**DIRECTIONS**
In the records below, find the line with "AI3: 3 -> 7" and repeat it and every line after it, exactly, without any pictures.

**DATA SUPPLIED**

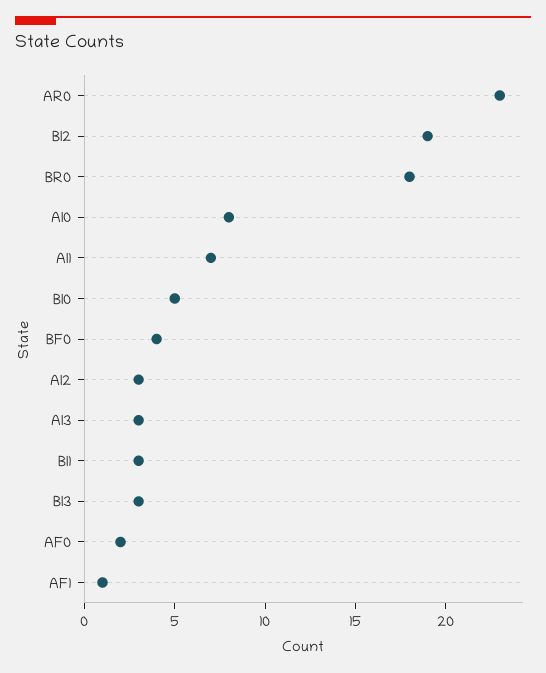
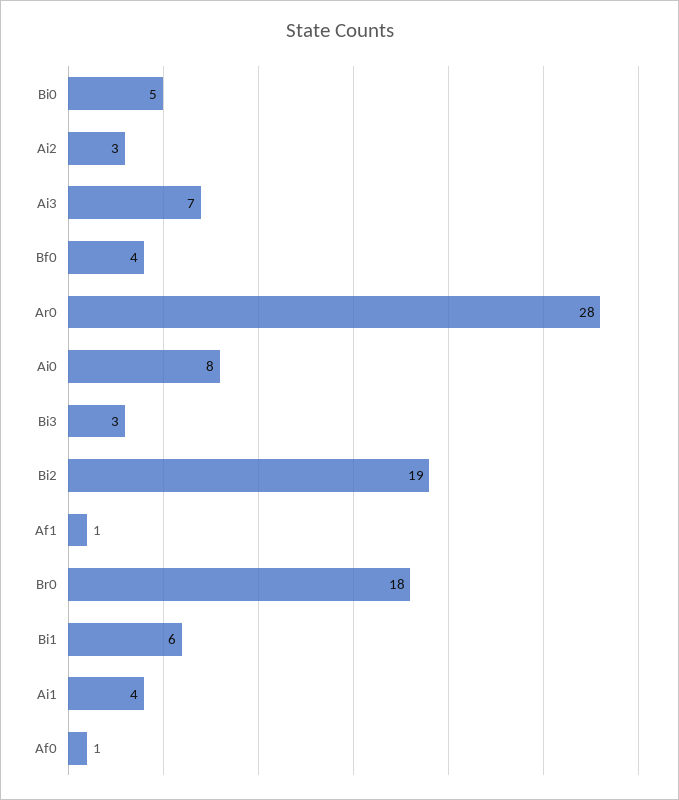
AR0: 23 -> 28
AI1: 7 -> 4
AI3: 3 -> 7
BI1: 3 -> 6
AF0: 2 -> 1

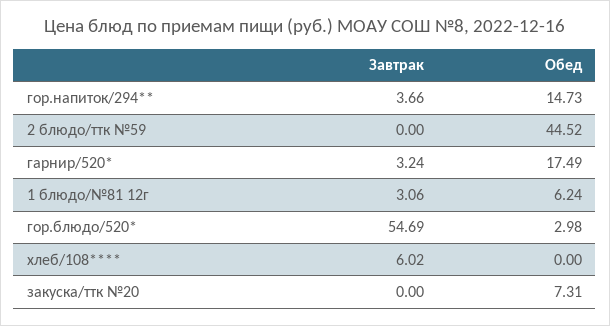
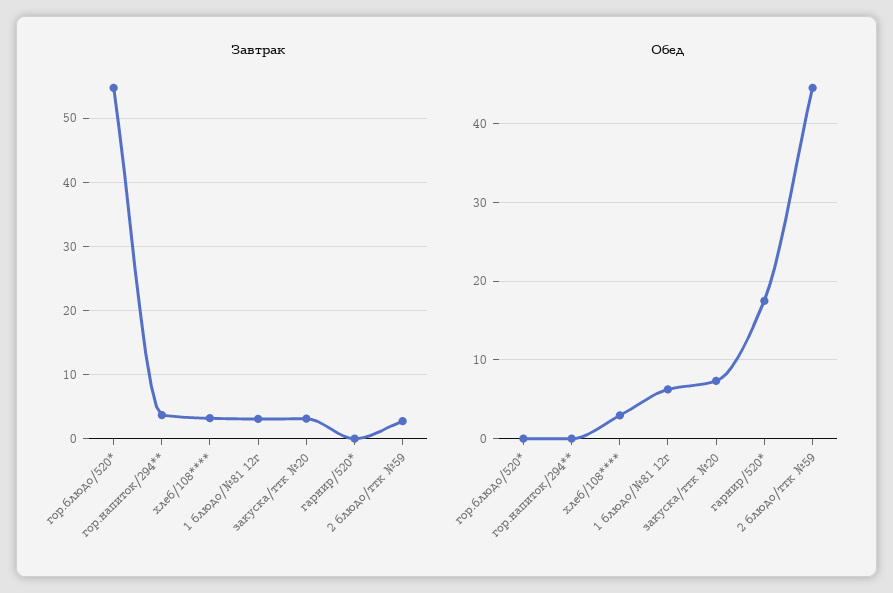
Обед, гор.напиток/294**: 14.73 -> 0
Завтрак, 2 блюдо/ттк №59: 0 -> 3
Завтрак, гарнир/520*: 3.24 -> 0
Обед, гор.блюдо/520*: 2.98 -> 0
Завтрак, хлеб/108****: 6.02 -> 3
Обед, хлеб/108****: 0 -> 3
Завтрак, закуска/ттк №20: 0 -> 3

**EXPECTED ANSWER**
AI3: 3 -> 7
BI1: 3 -> 6
AF0: 2 -> 1

Обед, гор.напиток/294**: 14.73 -> 0
Завтрак, 2 блюдо/ттк №59: 0 -> 3
Завтрак, гарнир/520*: 3.24 -> 0
Обед, гор.блюдо/520*: 2.98 -> 0
Завтрак, хлеб/108****: 6.02 -> 3
Обед, хлеб/108****: 0 -> 3
Завтрак, закуска/ттк №20: 0 -> 3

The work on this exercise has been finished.